• Required action
Output, verbatim and without pictures, the lines from the first line of the listing through the line containing "SUMMIT LAKE LODGE DRINKING".

Source material below:

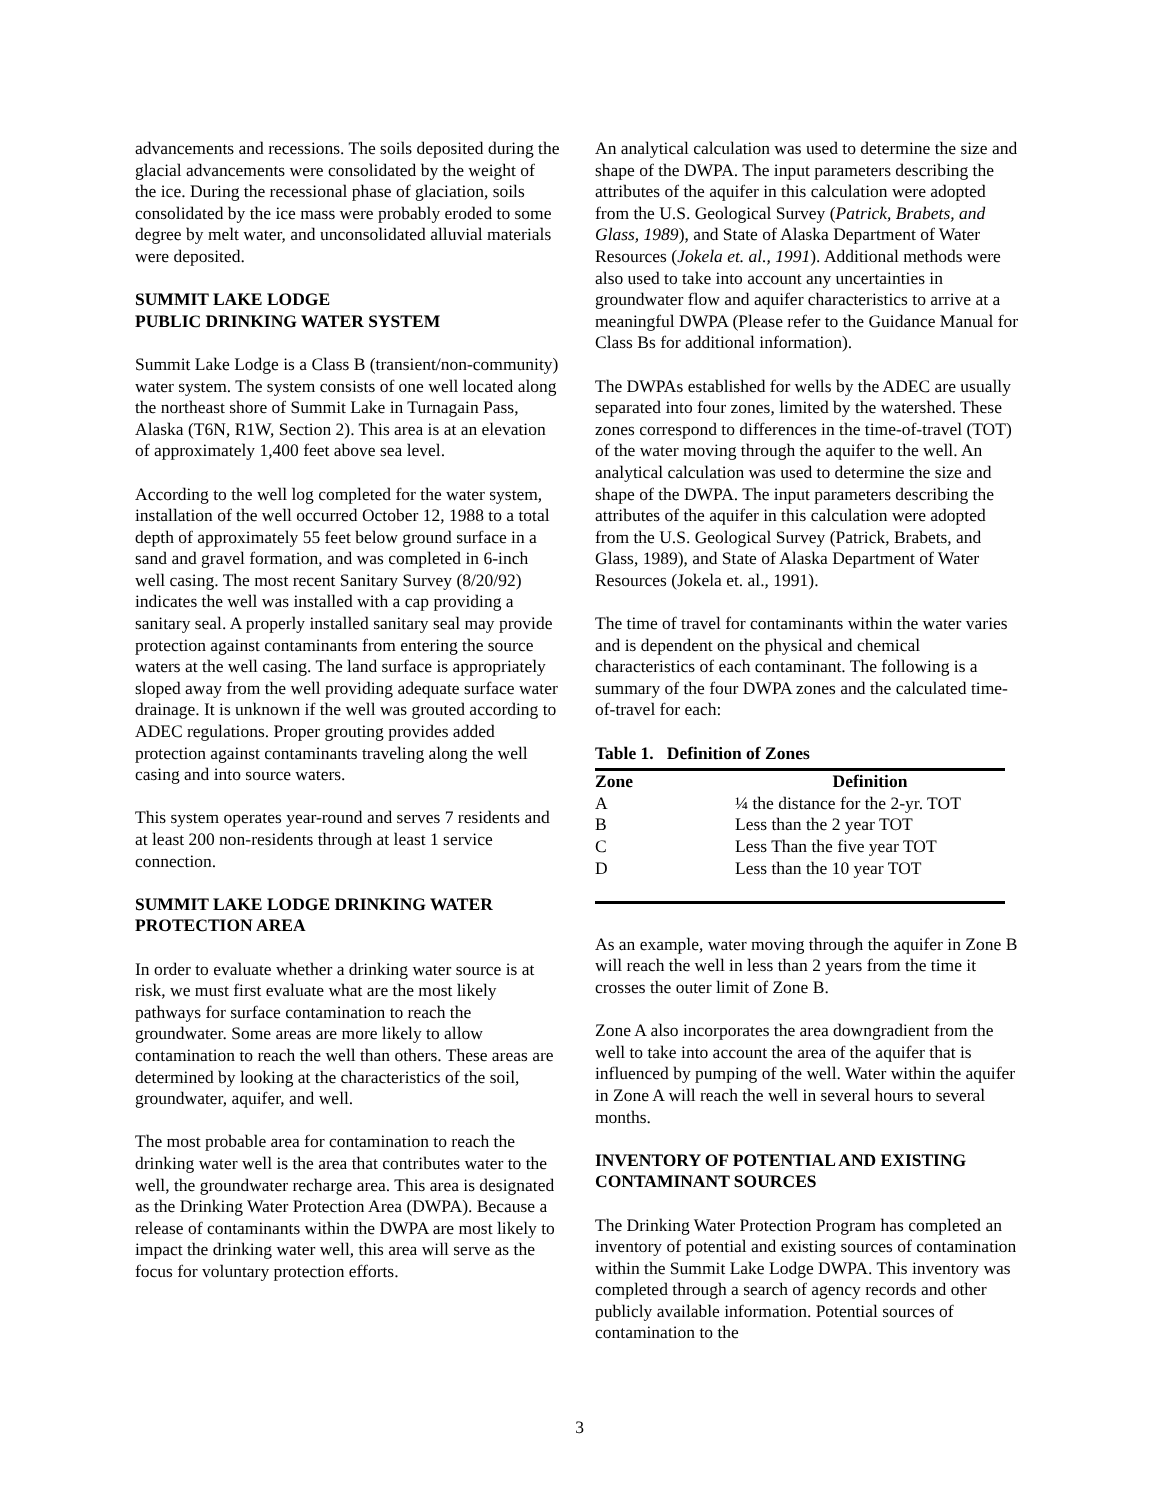advancements and recessions. The soils deposited during the glacial advancements were consolidated by the weight of the ice. During the recessional phase of glaciation, soils consolidated by the ice mass were probably eroded to some degree by melt water, and unconsolidated alluvial materials were deposited.
SUMMIT LAKE LODGE
PUBLIC DRINKING WATER SYSTEM
Summit Lake Lodge is a Class B (transient/non-community) water system. The system consists of one well located along the northeast shore of Summit Lake in Turnagain Pass, Alaska (T6N, R1W, Section 2). This area is at an elevation of approximately 1,400 feet above sea level.
According to the well log completed for the water system, installation of the well occurred October 12, 1988 to a total depth of approximately 55 feet below ground surface in a sand and gravel formation, and was completed in 6-inch well casing. The most recent Sanitary Survey (8/20/92) indicates the well was installed with a cap providing a sanitary seal. A properly installed sanitary seal may provide protection against contaminants from entering the source waters at the well casing. The land surface is appropriately sloped away from the well providing adequate surface water drainage. It is unknown if the well was grouted according to ADEC regulations. Proper grouting provides added protection against contaminants traveling along the well casing and into source waters.
This system operates year-round and serves 7 residents and at least 200 non-residents through at least 1 service connection.
SUMMIT LAKE LODGE DRINKING WATER PROTECTION AREA
In order to evaluate whether a drinking water source is at risk, we must first evaluate what are the most likely pathways for surface contamination to reach the groundwater. Some areas are more likely to allow contamination to reach the well than others. These areas are determined by looking at the characteristics of the soil, groundwater, aquifer, and well.
The most probable area for contamination to reach the drinking water well is the area that contributes water to the well, the groundwater recharge area. This area is designated as the Drinking Water Protection Area (DWPA). Because a release of contaminants within the DWPA are most likely to impact the drinking water well, this area will serve as the focus for voluntary protection efforts.
An analytical calculation was used to determine the size and shape of the DWPA. The input parameters describing the attributes of the aquifer in this calculation were adopted from the U.S. Geological Survey (Patrick, Brabets, and Glass, 1989), and State of Alaska Department of Water Resources (Jokela et. al., 1991). Additional methods were also used to take into account any uncertainties in groundwater flow and aquifer characteristics to arrive at a meaningful DWPA (Please refer to the Guidance Manual for Class Bs for additional information).
The DWPAs established for wells by the ADEC are usually separated into four zones, limited by the watershed. These zones correspond to differences in the time-of-travel (TOT) of the water moving through the aquifer to the well. An analytical calculation was used to determine the size and shape of the DWPA. The input parameters describing the attributes of the aquifer in this calculation were adopted from the U.S. Geological Survey (Patrick, Brabets, and Glass, 1989), and State of Alaska Department of Water Resources (Jokela et. al., 1991).
The time of travel for contaminants within the water varies and is dependent on the physical and chemical characteristics of each contaminant. The following is a summary of the four DWPA zones and the calculated time-of-travel for each:
Table 1. Definition of Zones
| Zone | Definition |
| --- | --- |
| A | ¼ the distance for the 2-yr. TOT |
| B | Less than the 2 year TOT |
| C | Less Than the five year TOT |
| D | Less than the 10 year TOT |
As an example, water moving through the aquifer in Zone B will reach the well in less than 2 years from the time it crosses the outer limit of Zone B.
Zone A also incorporates the area downgradient from the well to take into account the area of the aquifer that is influenced by pumping of the well. Water within the aquifer in Zone A will reach the well in several hours to several months.
INVENTORY OF POTENTIAL AND EXISTING CONTAMINANT SOURCES
The Drinking Water Protection Program has completed an inventory of potential and existing sources of contamination within the Summit Lake Lodge DWPA. This inventory was completed through a search of agency records and other publicly available information. Potential sources of contamination to the
3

End of Source material.

• Solution to this exercise
advancements and recessions. The soils deposited during the glacial advancements were consolidated by the weight of the ice. During the recessional phase of glaciation, soils consolidated by the ice mass were probably eroded to some degree by melt water, and unconsolidated alluvial materials were deposited.
SUMMIT LAKE LODGE
PUBLIC DRINKING WATER SYSTEM
Summit Lake Lodge is a Class B (transient/non-community) water system. The system consists of one well located along the northeast shore of Summit Lake in Turnagain Pass, Alaska (T6N, R1W, Section 2). This area is at an elevation of approximately 1,400 feet above sea level.
According to the well log completed for the water system, installation of the well occurred October 12, 1988 to a total depth of approximately 55 feet below ground surface in a sand and gravel formation, and was completed in 6-inch well casing. The most recent Sanitary Survey (8/20/92) indicates the well was installed with a cap providing a sanitary seal. A properly installed sanitary seal may provide protection against contaminants from entering the source waters at the well casing. The land surface is appropriately sloped away from the well providing adequate surface water drainage. It is unknown if the well was grouted according to ADEC regulations. Proper grouting provides added protection against contaminants traveling along the well casing and into source waters.
This system operates year-round and serves 7 residents and at least 200 non-residents through at least 1 service connection.
SUMMIT LAKE LODGE DRINKING WATER PROTECTION AREA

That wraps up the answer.